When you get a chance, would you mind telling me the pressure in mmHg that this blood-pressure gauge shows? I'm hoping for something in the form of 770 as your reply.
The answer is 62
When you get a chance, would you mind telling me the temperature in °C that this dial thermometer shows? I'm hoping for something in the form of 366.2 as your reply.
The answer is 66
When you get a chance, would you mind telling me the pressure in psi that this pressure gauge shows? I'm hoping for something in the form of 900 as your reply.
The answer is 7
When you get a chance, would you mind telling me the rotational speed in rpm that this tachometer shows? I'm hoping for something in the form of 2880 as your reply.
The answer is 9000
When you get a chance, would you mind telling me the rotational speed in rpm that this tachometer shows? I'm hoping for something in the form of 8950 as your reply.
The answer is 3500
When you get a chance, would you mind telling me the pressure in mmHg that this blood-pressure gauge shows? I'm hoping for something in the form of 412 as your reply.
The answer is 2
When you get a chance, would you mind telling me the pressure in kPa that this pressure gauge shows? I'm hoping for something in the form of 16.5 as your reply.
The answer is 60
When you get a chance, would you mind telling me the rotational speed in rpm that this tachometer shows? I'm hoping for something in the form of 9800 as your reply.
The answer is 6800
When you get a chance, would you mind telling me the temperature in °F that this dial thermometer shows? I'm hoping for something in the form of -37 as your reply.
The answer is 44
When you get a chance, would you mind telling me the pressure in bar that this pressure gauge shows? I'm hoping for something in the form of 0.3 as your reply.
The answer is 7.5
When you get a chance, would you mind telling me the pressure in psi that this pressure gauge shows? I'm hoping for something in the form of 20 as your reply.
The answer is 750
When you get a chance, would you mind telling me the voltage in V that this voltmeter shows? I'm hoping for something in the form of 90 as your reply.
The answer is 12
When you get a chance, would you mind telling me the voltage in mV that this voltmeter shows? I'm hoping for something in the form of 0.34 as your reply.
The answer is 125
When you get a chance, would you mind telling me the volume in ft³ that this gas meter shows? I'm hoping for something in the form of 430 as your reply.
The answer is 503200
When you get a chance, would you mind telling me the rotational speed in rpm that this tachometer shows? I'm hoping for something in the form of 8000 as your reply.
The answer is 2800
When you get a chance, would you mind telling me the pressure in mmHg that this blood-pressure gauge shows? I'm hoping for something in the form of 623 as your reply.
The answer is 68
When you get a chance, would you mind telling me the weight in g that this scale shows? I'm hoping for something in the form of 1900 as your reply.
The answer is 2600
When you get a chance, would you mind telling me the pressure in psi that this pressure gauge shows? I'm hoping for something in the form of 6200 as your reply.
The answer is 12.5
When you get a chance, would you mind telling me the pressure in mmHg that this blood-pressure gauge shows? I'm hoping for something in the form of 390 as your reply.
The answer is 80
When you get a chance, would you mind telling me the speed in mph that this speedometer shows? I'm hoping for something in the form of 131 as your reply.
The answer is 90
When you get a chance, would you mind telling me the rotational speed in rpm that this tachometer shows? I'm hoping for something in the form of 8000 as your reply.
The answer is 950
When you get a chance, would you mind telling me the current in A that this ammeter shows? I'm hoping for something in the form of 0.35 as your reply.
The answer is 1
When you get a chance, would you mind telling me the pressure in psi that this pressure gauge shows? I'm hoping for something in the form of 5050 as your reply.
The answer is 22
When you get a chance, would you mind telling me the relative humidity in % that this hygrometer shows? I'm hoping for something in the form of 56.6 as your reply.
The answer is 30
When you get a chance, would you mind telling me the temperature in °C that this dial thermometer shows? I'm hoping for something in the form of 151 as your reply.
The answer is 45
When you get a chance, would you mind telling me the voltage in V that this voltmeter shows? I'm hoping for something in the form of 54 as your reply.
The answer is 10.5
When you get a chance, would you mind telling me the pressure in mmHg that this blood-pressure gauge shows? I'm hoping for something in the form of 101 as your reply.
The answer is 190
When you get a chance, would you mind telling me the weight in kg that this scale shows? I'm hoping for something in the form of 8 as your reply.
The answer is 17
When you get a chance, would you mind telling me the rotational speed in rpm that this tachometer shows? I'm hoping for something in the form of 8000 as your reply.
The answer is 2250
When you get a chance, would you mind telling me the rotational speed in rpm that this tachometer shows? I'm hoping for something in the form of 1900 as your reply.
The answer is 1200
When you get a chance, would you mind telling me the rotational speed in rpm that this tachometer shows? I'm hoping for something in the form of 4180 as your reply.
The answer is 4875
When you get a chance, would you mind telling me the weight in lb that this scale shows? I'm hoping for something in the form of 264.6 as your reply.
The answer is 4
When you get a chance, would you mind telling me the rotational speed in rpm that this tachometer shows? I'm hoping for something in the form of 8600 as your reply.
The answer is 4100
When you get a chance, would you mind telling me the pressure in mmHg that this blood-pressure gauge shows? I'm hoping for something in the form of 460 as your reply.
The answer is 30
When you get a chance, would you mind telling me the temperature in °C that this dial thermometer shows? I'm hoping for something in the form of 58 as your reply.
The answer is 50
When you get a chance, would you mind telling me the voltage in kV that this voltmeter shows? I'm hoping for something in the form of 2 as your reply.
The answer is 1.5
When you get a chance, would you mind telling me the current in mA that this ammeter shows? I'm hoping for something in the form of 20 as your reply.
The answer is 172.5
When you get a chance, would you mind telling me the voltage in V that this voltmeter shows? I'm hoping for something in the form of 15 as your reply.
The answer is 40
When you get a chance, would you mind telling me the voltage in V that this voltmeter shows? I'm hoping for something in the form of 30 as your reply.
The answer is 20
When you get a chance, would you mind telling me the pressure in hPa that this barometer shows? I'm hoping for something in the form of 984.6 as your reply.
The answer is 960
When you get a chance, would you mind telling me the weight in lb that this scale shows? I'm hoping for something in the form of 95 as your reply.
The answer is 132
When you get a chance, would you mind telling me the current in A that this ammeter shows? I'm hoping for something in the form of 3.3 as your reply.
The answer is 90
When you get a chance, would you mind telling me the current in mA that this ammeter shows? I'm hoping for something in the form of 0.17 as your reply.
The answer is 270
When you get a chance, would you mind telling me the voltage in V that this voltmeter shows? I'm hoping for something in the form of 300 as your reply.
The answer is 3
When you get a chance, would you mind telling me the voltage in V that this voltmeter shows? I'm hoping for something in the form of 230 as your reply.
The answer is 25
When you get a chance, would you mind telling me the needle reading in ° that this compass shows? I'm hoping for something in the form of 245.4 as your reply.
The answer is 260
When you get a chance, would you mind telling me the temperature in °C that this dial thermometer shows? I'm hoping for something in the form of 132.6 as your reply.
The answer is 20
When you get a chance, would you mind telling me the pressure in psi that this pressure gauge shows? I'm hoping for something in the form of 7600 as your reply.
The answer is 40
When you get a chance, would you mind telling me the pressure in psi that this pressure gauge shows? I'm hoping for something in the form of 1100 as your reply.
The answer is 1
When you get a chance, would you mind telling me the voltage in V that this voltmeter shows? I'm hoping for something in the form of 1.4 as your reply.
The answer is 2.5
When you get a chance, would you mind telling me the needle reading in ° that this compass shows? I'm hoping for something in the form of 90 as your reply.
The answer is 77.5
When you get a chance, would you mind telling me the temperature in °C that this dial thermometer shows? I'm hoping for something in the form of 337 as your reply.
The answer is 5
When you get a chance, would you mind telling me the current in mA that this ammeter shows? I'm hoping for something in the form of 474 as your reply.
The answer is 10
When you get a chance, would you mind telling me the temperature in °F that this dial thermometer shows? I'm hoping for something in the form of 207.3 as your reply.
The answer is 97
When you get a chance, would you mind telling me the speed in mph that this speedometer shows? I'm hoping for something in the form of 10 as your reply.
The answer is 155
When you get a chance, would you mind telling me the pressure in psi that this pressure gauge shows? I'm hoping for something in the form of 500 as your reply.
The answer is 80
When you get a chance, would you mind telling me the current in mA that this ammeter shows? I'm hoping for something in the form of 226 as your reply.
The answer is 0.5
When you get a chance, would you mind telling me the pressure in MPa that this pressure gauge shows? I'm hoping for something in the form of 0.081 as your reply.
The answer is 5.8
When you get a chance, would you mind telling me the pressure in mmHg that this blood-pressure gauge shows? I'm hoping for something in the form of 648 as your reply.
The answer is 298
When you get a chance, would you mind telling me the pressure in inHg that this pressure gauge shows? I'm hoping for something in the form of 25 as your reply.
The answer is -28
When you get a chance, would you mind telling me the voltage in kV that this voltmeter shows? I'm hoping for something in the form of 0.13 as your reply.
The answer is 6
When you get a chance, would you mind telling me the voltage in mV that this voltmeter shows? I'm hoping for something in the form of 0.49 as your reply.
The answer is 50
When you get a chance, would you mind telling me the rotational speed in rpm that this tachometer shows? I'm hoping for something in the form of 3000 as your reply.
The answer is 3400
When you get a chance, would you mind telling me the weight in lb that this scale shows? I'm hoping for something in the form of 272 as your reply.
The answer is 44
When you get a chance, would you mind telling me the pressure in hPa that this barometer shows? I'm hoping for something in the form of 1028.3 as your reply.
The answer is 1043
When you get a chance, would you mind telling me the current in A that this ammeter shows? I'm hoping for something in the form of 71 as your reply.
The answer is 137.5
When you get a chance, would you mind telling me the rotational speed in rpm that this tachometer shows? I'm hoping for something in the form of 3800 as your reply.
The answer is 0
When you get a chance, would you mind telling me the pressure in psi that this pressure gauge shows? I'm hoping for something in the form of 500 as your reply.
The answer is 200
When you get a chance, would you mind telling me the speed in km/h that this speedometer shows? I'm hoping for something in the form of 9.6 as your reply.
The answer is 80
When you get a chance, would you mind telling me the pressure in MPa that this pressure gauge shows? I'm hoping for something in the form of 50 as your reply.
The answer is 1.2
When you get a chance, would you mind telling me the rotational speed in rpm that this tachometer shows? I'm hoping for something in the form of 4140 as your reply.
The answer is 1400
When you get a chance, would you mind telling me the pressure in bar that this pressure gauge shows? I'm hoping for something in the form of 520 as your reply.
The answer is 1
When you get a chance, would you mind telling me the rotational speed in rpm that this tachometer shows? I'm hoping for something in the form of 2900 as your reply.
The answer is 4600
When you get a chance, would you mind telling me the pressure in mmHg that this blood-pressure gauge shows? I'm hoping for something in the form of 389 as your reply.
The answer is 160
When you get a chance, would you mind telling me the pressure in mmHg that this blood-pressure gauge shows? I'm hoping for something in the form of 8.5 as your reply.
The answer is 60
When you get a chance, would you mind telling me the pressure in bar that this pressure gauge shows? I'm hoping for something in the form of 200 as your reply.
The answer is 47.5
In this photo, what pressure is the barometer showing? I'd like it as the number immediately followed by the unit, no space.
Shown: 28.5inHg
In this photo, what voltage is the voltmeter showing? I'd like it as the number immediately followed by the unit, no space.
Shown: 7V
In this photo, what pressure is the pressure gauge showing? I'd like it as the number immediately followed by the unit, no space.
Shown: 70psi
------
# Exercise brief
Please print the records exactly, from the line with "151 as your reply." up to and including the line with "The answer is 190".

# Result of this task
When you get a chance, would you mind telling me the temperature in °C that this dial thermometer shows? I'm hoping for something in the form of 151 as your reply.
The answer is 45
When you get a chance, would you mind telling me the voltage in V that this voltmeter shows? I'm hoping for something in the form of 54 as your reply.
The answer is 10.5
When you get a chance, would you mind telling me the pressure in mmHg that this blood-pressure gauge shows? I'm hoping for something in the form of 101 as your reply.
The answer is 190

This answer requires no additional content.